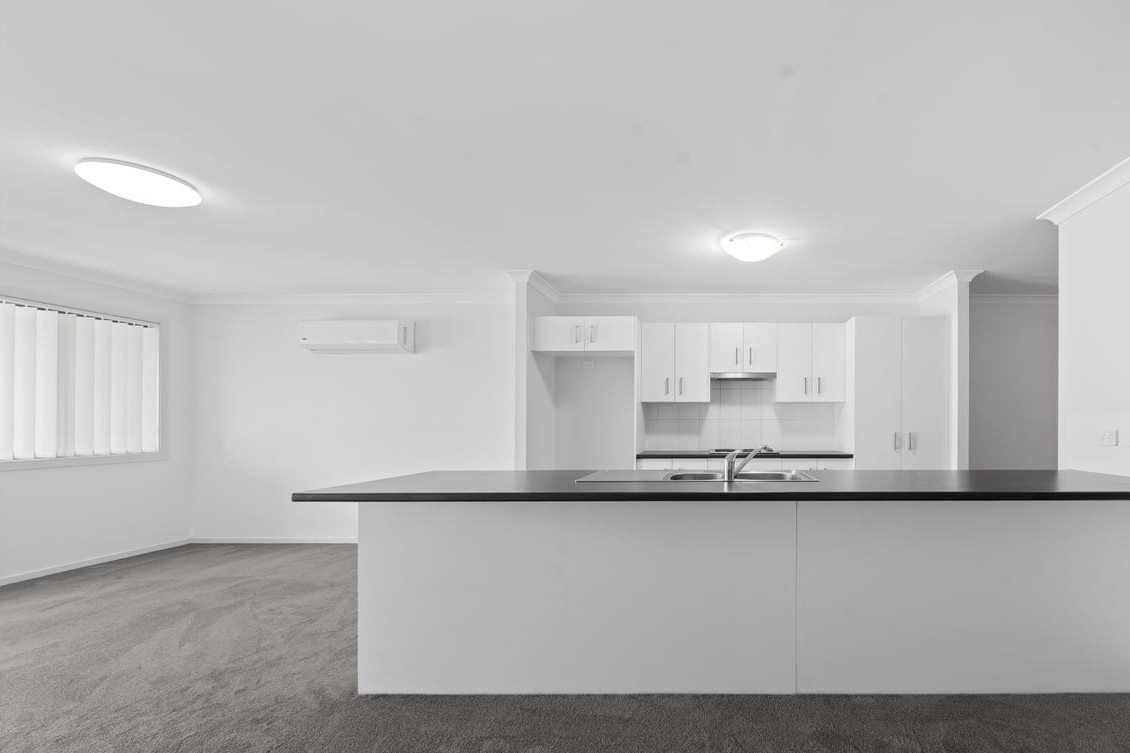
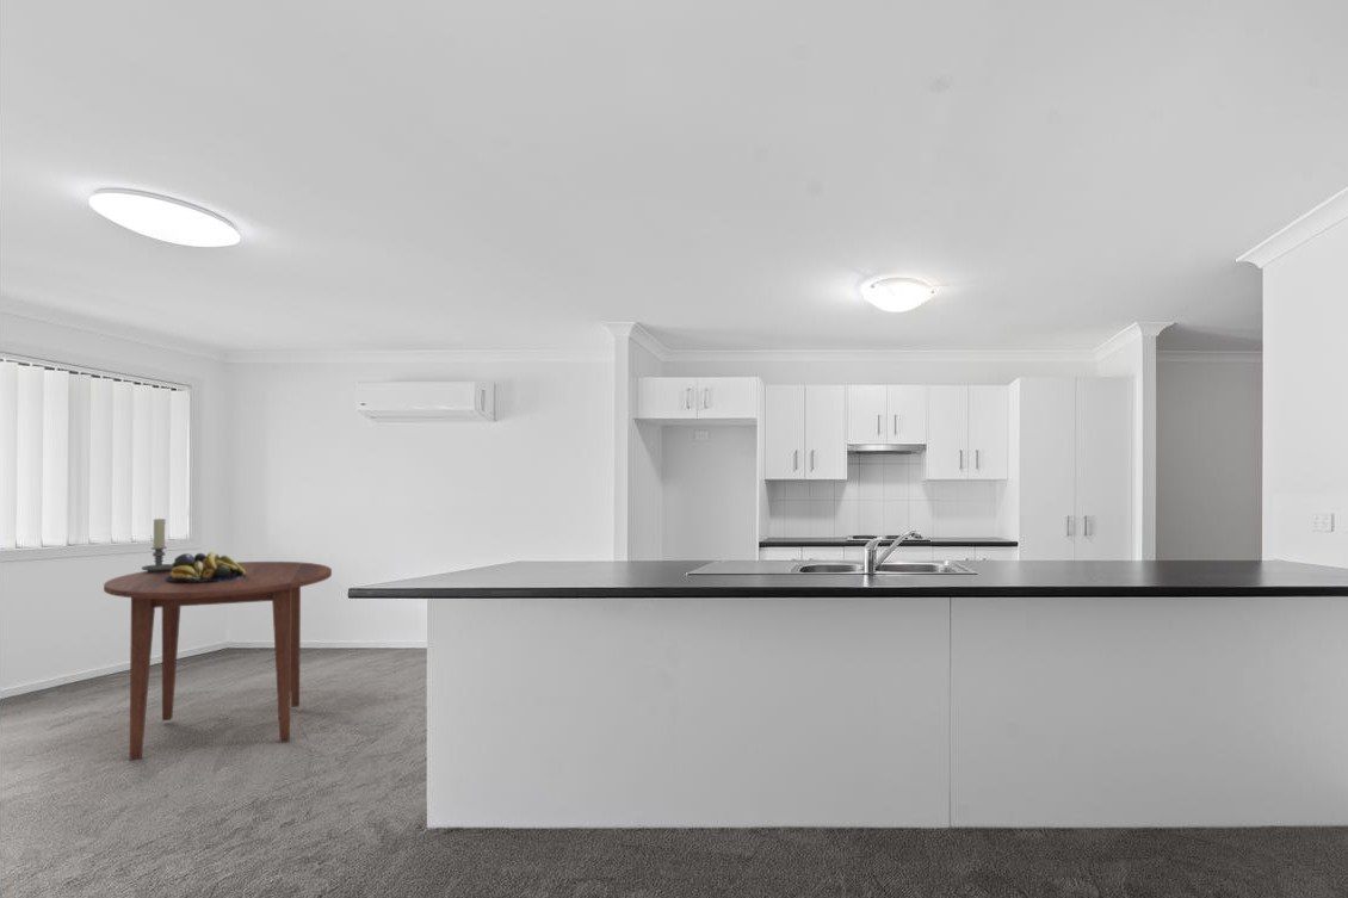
+ dining table [103,561,333,762]
+ candle holder [141,516,174,572]
+ fruit bowl [165,551,246,582]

**PROBLEM TO WORK ON:**
The material should be returned verbatim, with all images omitted.

**EXPECTED ANSWER:**
+ dining table [103,561,333,762]
+ candle holder [141,516,174,572]
+ fruit bowl [165,551,246,582]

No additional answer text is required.